Глава двенадцатая. ОСТРОВ ЛЮБВИ

Дикая Охота

   Максимов разглядывал плящущие на потолке тени. Солнце уже давно закатилось за крыши домов, небо сделалось цвета загустевших сливок, розовое свечение, пробившись сквозь взбиваемую сквозняком штору, рисовало на темных стенах комнаты яркие живые разводы. Их медленный танец завораживал, навевал покой и сон, легкий и прозрачный. Гул Садового кольца доносился из открытого окна, а в пустой квартире стояла звенящая тишина.
   Только мерное дыхание прижавшейся к груди женщины.
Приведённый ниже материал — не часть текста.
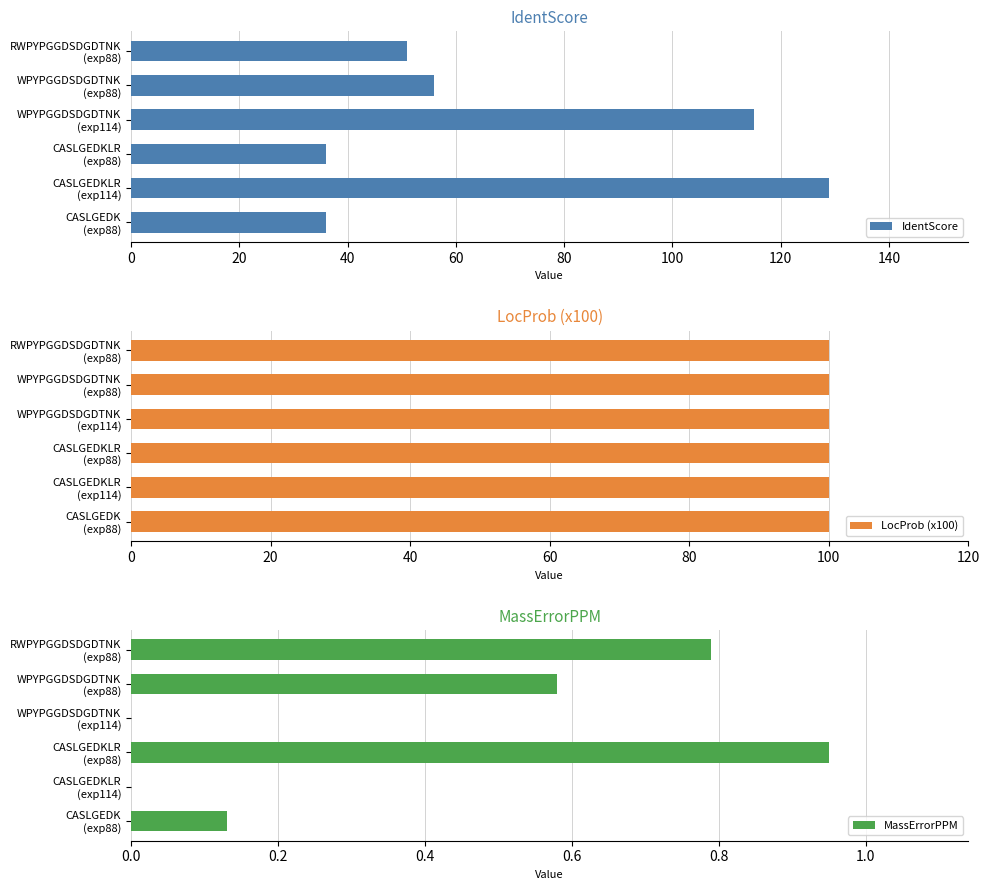

What is the difference between the second highest and second lowest values in the IdentScore series?

79.1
   Как, почему, зачем это произошло и что будет дальше? Максимов никогда не изводил себя этими вопросами. Случилось — так случилось. Что будет дальше, узнаем. Одно знал точно. Что бы ни было, дальше будет иначе для каждого из двоих. Любая встреча, сколько бы она ни длилась, это перекресток в судьбе.
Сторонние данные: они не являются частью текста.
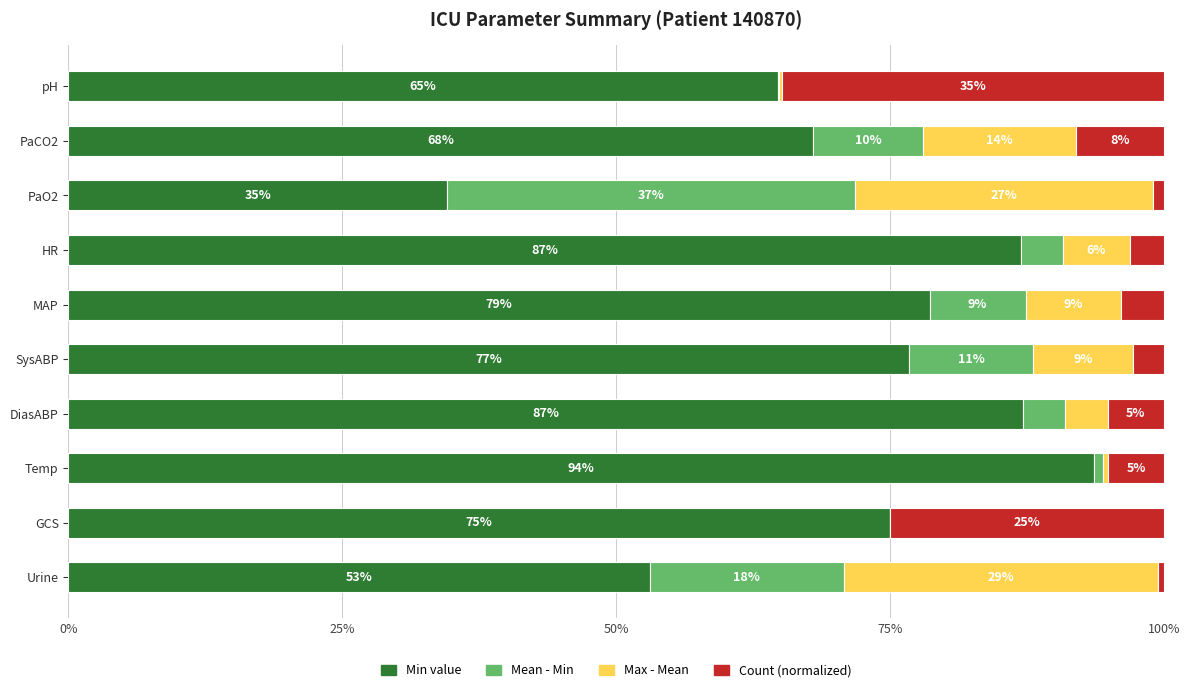

What is the total value across all series at PaO2?

100.0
   Говорят, что в Японии есть фирма, спасающая самые безнадежные браки. Чуткие и многоопытные прошлыми жизнями японцы нашли примитивное, но эффективное, как каменный топор, решение. Без психоаналитического занудства просто вывозят пару на островок, где ни черта нет, кроме камней и моря вокруг. Муж, готовый забить супругу до смерти, жена, мысленно составляющая формулу отравы, способной отправить к предкам благоверного, выбрасываются на остров с одним одеялом и скудным запасом еды. А катер отваливает. Все, абзац.
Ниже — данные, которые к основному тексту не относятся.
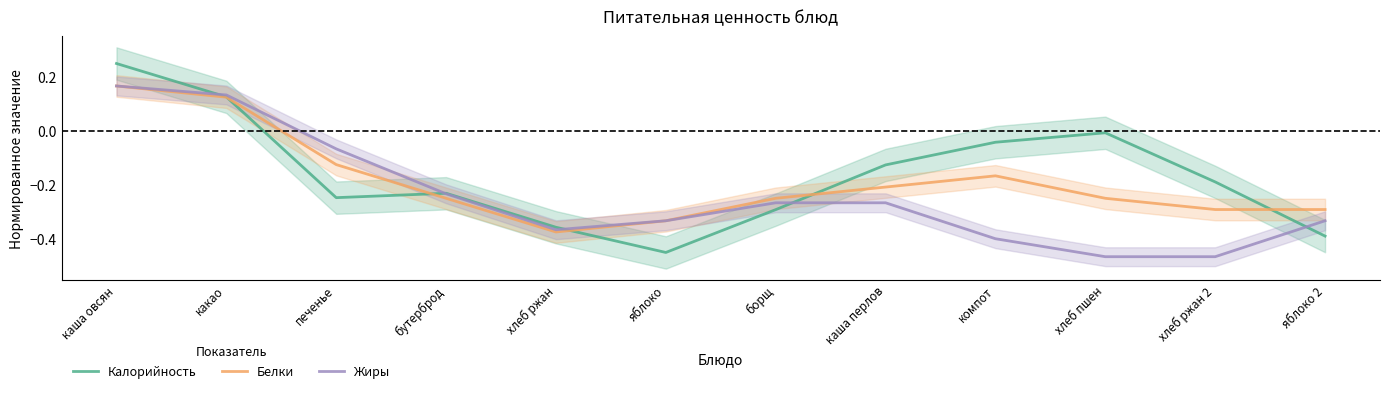

Reading left to right, what are all the values shown in this chart?

Калорийность: 0.2	0.1	-0.2	-0.2	-0.4	-0.5	-0.3	-0.1	-0.0	-0.0	-0.2	-0.4
Белки: 0.2	0.1	-0.1	-0.3	-0.4	-0.3	-0.3	-0.2	-0.2	-0.3	-0.3	-0.3
Жиры: 0.2	0.1	-0.1	-0.2	-0.4	-0.3	-0.3	-0.3	-0.4	-0.5	-0.5	-0.3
   Наверняка скандалят по привычке под крики удивленных чаек. Потом сидят на разных концах островка и дуются друг на друга. Самые забубенные могут даже поделить остров на независимые государства. Самое странное, что случаев убийства среди пациентов ни разу не было. Потому что первозданная природа быстро брала свое. Камни, соленый ветер, безучастная гладь моря. Ни родственников, ни друзей, ни прочих сочувствующих и заинтересованных лиц в затянувшемся семейном конфликте. Хочешь — не хочешь, а надо жить. И в диких условиях мужик вновь становился мужиком: шел собирать дрова, ловить рыбу, строить убежище от холодного ветра. Как-то само собой у него получалось отдать свой свитер женщине, заботливо подать руку, переводя через камни, взять тяжелую работу на себя. А она вдруг открывала, что приятнее всего заботиться о том, кто заботится о тебе. Сидеть у огня и ждать, когда он придет, замерзший, но довольный. И ночью, как ни отбрыкивайся, приходилось лежать рядом, одеяло специально выдавалось одно. Любили ли они физически друг друга в эти промозглые ночи, неизвестно, да не так уж важно. Главное, их души проникали друг в друга, грели, врачуя сгоряча нанесенные раны. Кончался их самый нелепый уик-энд в жизни, приходил катер, и уплывали они с островка с умытым соленым ветром взглядом и просветлевшими душами.
   Вокруг бушевал человеческий океан, гибли, запутавшись в тине обстоятельств, впивались в тела себе. подобных, захлебываясь соком жизни и кровью, обманывали, блудили, продавали и предавали, любили, спаривались, рожали, ласкали и избивали детей, выли от безысходности и мечтали жить, но умирали, разорванные на атомы Океаном. Мерный рокот его бился в стены квартиры и отступал, не в силах нарушить тишину, в которой бились два сердца. Тихо, мерно, в лад.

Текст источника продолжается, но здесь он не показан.